DATASET RECORDS –
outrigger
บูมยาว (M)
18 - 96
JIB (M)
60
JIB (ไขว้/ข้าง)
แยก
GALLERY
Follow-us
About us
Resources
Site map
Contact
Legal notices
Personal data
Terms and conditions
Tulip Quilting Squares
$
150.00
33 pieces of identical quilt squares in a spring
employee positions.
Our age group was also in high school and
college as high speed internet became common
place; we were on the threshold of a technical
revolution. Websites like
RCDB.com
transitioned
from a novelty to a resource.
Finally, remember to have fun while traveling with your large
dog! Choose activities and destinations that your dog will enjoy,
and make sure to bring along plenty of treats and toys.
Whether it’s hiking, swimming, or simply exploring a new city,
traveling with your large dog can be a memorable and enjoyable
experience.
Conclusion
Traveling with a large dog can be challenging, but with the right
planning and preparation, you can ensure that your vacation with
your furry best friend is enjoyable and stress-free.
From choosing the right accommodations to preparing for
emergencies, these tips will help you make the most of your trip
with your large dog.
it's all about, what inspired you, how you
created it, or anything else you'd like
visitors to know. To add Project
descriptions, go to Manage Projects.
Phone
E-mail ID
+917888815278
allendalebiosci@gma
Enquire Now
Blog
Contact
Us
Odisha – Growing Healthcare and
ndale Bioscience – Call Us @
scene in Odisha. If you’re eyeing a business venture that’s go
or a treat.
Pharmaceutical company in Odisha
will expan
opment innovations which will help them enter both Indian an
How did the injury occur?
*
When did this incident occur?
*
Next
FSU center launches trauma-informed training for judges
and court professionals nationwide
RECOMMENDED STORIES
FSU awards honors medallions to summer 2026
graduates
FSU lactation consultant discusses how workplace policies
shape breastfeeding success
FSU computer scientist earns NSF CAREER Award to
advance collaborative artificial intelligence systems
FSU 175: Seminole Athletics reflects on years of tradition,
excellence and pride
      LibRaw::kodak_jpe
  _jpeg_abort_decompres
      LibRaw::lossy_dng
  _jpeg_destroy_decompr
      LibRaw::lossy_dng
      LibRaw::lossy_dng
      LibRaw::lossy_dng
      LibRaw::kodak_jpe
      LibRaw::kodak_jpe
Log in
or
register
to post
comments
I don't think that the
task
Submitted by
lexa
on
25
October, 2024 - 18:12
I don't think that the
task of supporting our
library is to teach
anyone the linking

WORK ORDER – Could you count how many lines of the listing above contain the word "occur" and give only that number?

SOLUTION TO THE PROBLEM – 2